WHAT IS REQUIRED: Check which lines of the entries that follow hold "больше", then give the number of those lines and nothing more.

[Dataset excerpts]
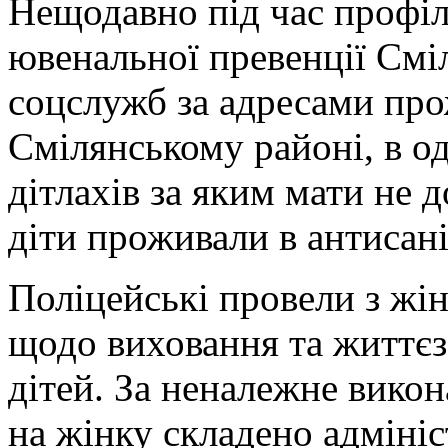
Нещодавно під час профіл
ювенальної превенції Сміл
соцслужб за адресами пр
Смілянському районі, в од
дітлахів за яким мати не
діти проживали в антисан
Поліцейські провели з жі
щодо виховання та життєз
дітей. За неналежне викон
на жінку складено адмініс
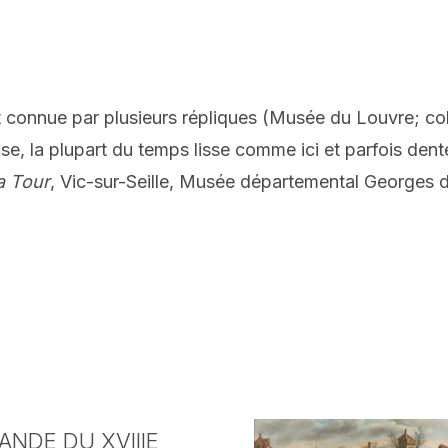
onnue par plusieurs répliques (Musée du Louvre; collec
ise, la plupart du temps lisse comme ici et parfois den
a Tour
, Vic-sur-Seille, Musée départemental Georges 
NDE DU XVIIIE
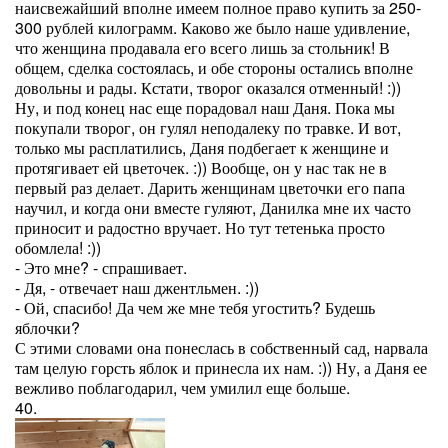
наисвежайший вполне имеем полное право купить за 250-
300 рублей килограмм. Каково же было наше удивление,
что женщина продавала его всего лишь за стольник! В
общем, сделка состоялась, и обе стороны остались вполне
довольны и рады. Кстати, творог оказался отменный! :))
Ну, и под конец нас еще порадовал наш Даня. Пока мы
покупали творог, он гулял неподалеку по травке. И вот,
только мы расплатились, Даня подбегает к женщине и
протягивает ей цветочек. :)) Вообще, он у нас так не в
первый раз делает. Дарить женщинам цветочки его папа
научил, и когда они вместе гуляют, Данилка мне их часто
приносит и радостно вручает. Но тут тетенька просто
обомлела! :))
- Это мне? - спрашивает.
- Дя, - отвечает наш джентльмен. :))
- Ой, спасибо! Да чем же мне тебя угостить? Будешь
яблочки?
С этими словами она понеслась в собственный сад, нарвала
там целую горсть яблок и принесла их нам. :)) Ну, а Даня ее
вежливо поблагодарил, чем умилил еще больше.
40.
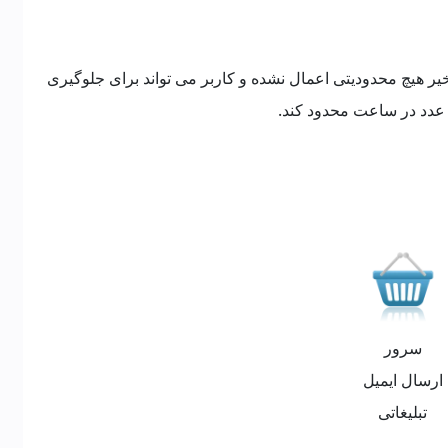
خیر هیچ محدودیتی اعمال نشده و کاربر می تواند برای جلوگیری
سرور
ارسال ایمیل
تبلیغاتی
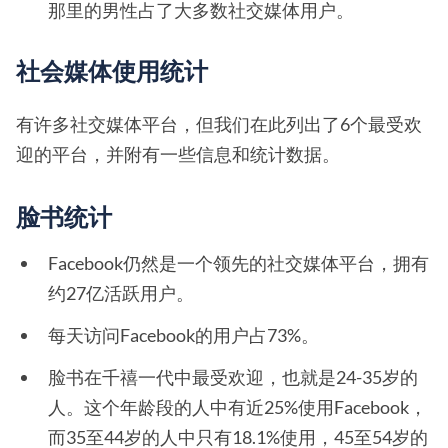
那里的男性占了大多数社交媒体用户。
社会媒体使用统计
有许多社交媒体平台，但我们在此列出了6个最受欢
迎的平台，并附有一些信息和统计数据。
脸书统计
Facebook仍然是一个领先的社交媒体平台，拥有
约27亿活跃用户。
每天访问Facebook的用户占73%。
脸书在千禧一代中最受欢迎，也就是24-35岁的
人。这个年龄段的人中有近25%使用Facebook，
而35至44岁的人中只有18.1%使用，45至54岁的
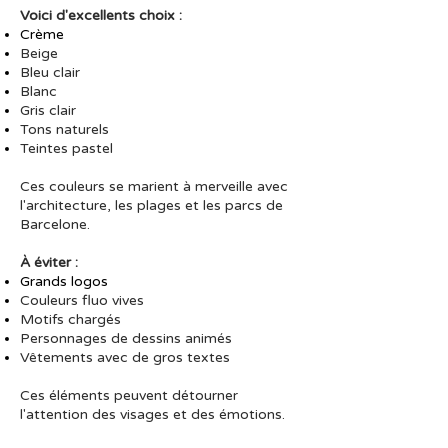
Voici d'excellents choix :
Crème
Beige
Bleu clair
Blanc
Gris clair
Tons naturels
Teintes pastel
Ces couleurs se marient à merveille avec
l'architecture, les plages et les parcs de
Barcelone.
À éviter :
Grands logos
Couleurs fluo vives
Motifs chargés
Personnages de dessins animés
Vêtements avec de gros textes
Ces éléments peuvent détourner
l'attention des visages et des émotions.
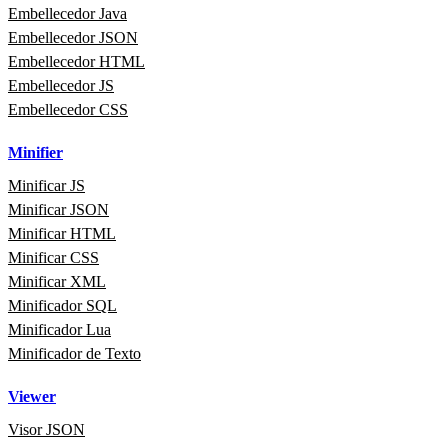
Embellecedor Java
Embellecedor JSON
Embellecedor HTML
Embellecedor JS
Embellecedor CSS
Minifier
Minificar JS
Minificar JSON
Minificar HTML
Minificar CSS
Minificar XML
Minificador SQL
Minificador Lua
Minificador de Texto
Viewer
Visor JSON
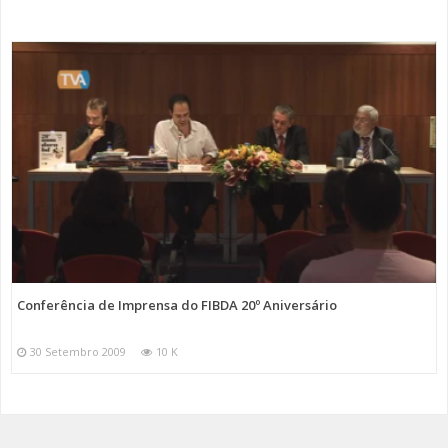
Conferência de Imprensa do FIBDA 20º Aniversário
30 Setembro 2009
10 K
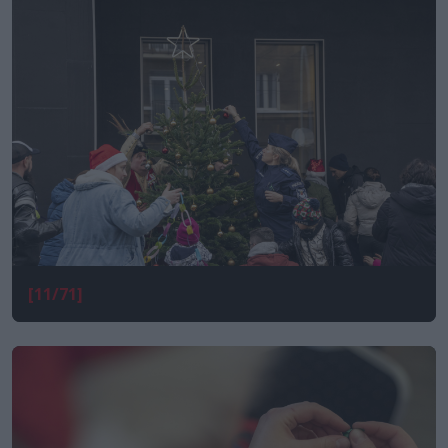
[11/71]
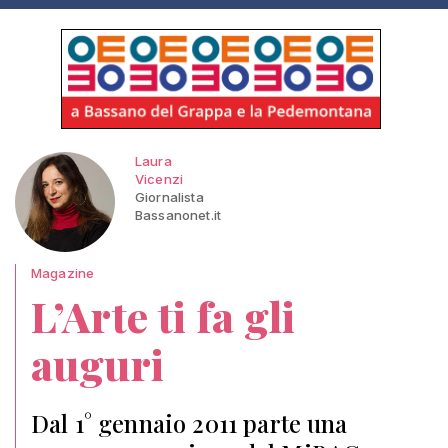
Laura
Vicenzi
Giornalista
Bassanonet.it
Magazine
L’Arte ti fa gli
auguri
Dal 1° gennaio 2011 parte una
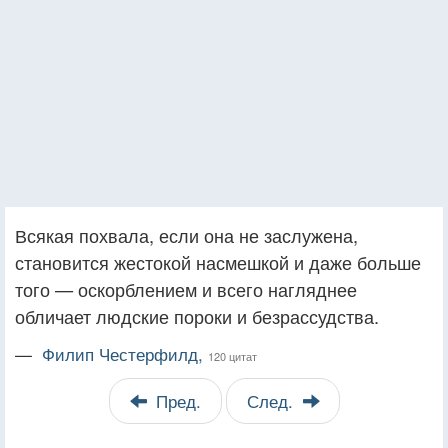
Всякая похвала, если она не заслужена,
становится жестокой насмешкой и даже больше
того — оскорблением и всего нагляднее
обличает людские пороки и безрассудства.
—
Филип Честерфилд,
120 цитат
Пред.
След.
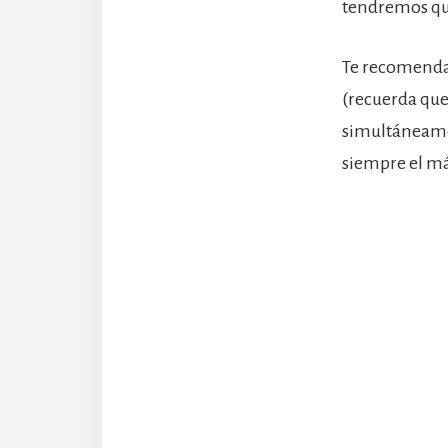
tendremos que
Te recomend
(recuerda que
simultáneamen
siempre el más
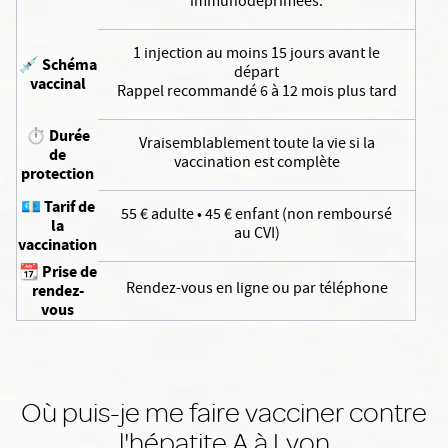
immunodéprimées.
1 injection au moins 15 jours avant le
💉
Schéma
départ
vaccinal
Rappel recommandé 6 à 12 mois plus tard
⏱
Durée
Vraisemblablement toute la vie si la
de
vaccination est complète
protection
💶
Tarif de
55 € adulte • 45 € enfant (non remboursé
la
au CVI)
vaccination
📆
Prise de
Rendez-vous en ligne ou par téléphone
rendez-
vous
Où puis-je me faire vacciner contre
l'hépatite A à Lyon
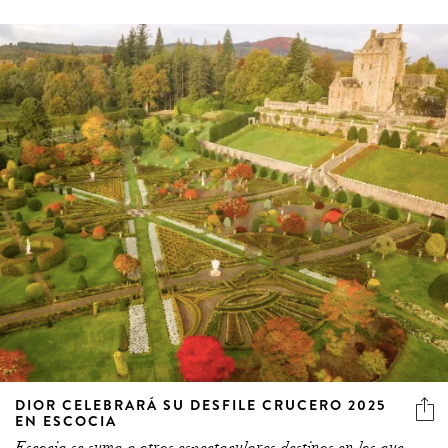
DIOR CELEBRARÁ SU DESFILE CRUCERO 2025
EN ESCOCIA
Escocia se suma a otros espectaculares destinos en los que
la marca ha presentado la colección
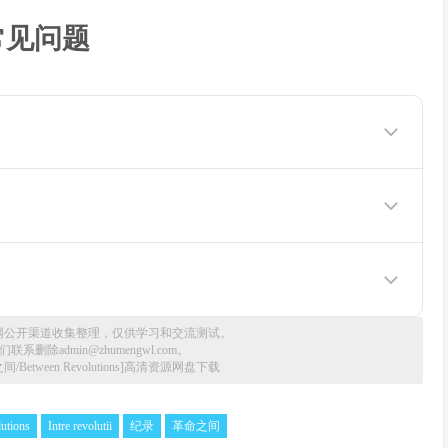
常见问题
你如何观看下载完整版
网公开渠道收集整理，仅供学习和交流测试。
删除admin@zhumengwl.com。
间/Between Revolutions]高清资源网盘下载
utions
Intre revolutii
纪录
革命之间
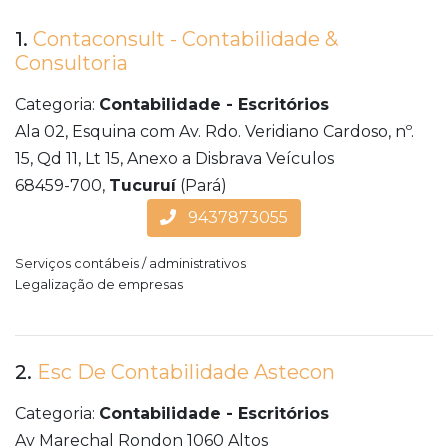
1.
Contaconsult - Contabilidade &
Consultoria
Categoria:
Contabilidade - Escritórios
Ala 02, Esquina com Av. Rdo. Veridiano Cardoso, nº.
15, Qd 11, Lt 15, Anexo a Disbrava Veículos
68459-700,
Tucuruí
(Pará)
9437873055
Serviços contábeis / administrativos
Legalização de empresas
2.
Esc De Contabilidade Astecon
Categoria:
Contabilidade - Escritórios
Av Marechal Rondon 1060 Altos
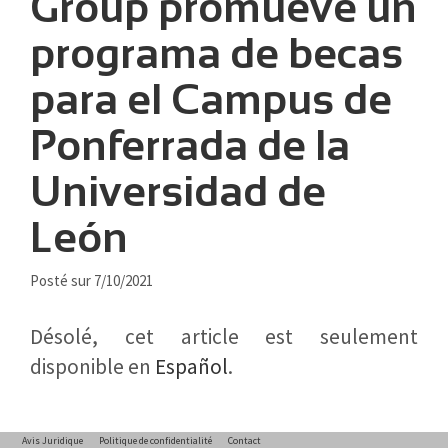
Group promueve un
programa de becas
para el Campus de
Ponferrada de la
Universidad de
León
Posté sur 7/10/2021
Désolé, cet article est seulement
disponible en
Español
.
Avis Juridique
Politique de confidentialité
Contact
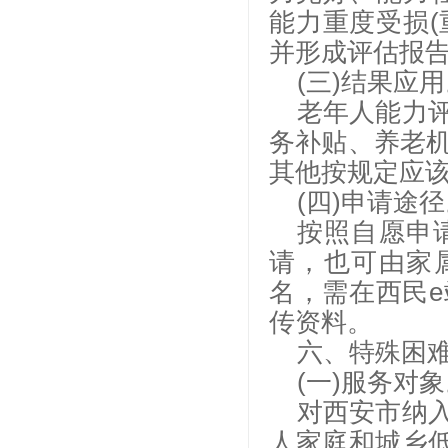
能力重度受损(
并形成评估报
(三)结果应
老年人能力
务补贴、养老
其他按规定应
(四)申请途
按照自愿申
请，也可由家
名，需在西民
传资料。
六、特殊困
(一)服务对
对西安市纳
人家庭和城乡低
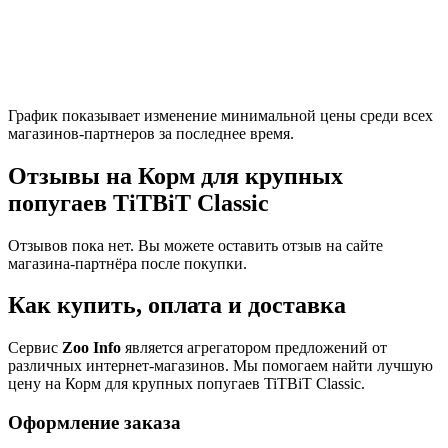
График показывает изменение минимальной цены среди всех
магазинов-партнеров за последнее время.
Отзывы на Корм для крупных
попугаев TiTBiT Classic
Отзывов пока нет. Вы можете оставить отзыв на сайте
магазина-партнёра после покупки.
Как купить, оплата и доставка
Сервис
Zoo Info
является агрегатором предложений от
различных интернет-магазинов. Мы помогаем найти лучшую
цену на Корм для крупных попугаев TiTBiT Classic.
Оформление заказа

REPLY: 2